There is increasing evidence that hypertension, like hyperlipidemia, induces oxidative stress in the arterial wall.43 It has even been suggested that superoxide anions might trigger the development of hypertension in some models, presumably by inactivating endothelium-derived NO and thus mitigating this important vasodilator mechanism.44 Additional data in other models of hypertension support the notion that oxygen-derived free radicals contribute to either the causes or consequences of hypertension.45
As mentioned above, these 4 risk factors (hypercholesterolemia, diabetes mellitus, hypertension, and smoking) are related to oxidative stress, which plays a major role in atherogenesis. At present, we do not know precisely why the development of CAD is associated with the genotype of (GT)n repeats in the human HO-1 gene promoter only in patients with hypercholesterolemia or diabetes mellitus or in smokers. Differences in the way that CAD develops or differences in the HO defense mechanism against oxidative stress among patients with these 4 risk factors may offer reasons and remain to be investigated in future studies.
Study Limitations
Two alternative molecular mechanisms can be proposed to account for the association between CAD and the polymorphism in the 5'-flanking region of the HO-1 gene. First, the actual length of the (GT)n repeat in the HO-1 gene promoter itself may play a role in tissue-specific regulation of HO-1 expression.11 The small size of the (GT)n repeat in the HO-1 gene promoter may increase the induction of HO-1 by reactive oxygen species in hypercholesterolemic or diabetic patients or in smokers, thereby reducing the risk of CAD. Second, the repeats themselves may have no direct biological function, but the length of the repeat may cause structural interference with other biologically important DNA sequences in HO-1 or in a gene in proximity.

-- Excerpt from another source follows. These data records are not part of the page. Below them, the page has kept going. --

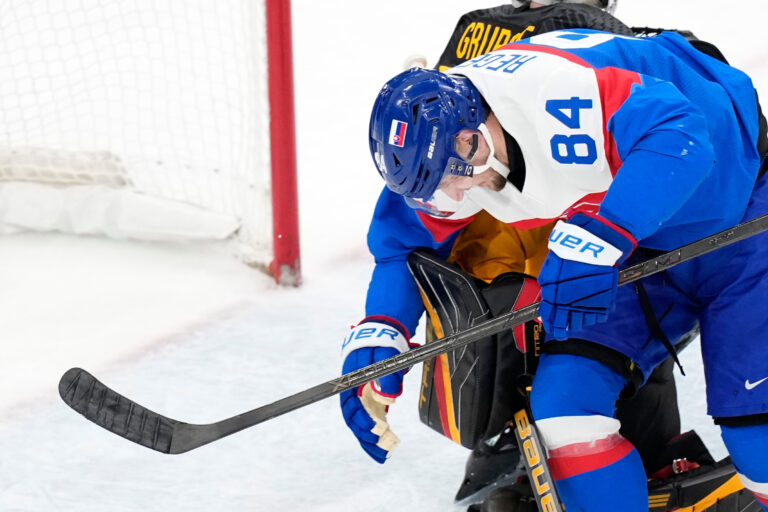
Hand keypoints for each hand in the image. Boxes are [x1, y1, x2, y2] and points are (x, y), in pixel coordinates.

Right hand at [340, 318, 412, 462]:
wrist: (384, 330)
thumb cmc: (382, 341)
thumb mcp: (385, 352)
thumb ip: (387, 373)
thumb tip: (390, 397)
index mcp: (351, 380)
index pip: (350, 405)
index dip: (361, 419)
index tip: (375, 429)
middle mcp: (355, 391)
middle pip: (354, 419)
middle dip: (365, 436)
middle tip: (381, 448)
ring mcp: (364, 395)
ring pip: (362, 423)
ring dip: (370, 440)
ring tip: (383, 456)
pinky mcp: (374, 398)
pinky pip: (373, 420)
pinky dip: (378, 434)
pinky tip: (385, 447)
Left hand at [538, 213, 635, 339]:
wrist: (595, 244)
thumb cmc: (569, 253)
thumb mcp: (550, 269)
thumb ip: (547, 288)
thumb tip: (546, 304)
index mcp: (555, 296)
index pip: (552, 318)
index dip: (552, 325)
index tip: (552, 329)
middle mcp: (572, 303)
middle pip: (569, 324)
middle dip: (566, 325)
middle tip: (565, 325)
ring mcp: (589, 303)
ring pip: (584, 322)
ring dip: (580, 319)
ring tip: (578, 313)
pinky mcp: (605, 301)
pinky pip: (599, 316)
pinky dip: (594, 314)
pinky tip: (591, 307)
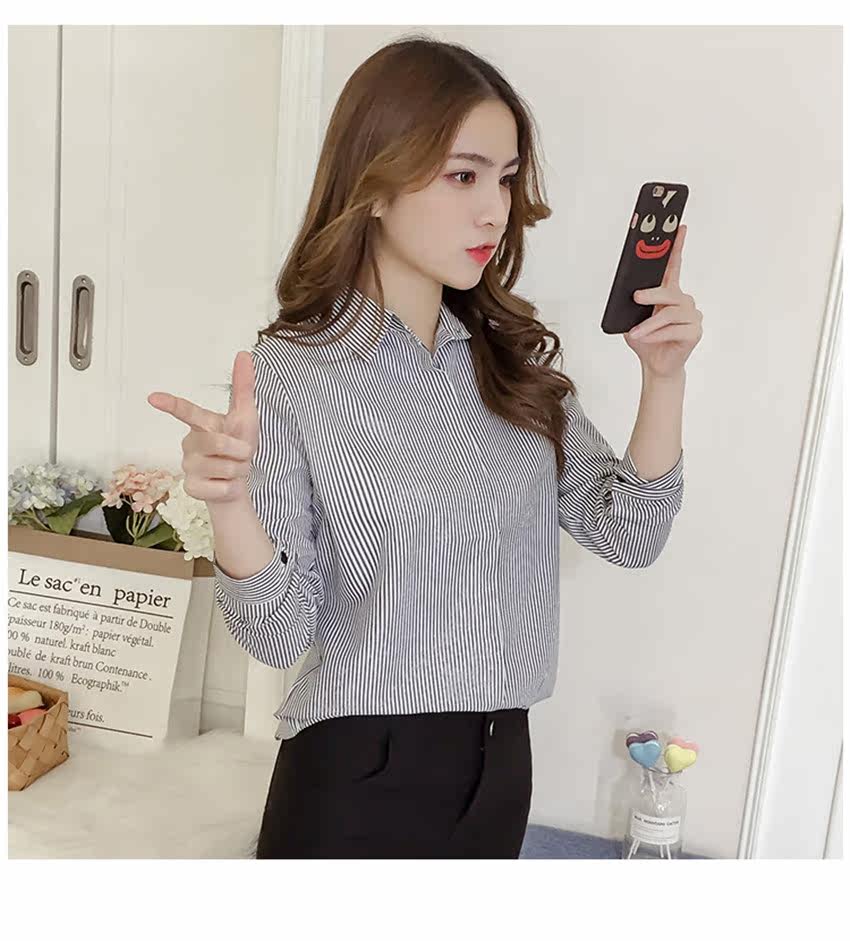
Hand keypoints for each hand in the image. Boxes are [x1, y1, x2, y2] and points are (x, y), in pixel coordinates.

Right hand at [147, 350, 257, 504]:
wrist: (237, 482)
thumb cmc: (238, 446)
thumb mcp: (246, 416)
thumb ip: (243, 387)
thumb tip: (244, 353)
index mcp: (201, 424)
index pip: (186, 411)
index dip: (171, 404)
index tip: (153, 397)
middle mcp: (190, 443)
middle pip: (218, 442)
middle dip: (241, 450)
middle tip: (241, 455)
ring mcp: (188, 467)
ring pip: (224, 467)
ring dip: (239, 470)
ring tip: (233, 469)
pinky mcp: (191, 488)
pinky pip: (222, 487)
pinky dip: (232, 487)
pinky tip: (224, 485)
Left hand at [623, 224, 702, 378]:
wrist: (655, 365)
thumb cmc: (645, 340)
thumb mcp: (632, 320)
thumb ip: (633, 305)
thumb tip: (630, 293)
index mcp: (670, 294)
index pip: (674, 266)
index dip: (677, 247)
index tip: (679, 228)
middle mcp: (684, 302)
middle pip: (670, 292)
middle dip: (652, 294)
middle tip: (636, 297)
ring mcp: (692, 317)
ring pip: (669, 313)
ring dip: (649, 324)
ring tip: (635, 333)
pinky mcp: (694, 332)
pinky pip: (673, 330)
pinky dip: (656, 335)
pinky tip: (645, 339)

In conclusion, we have shown in the present study that polymorphism in the HO-1 gene promoter is related to CAD susceptibility in Japanese individuals who have hypercholesterolemia or diabetes or who smoke. In addition, HO-1 may play an antiatherogenic role in these same groups of people. Determining the HO-1 genotype in CAD patients may aid in assessing their susceptibility to other risk factors. Because the present study was a small case-control study, however, further cohort studies need to be carried out, examining a larger population and/or people from different ethnic origins.
Received April 30, 2002; accepted August 1, 2002.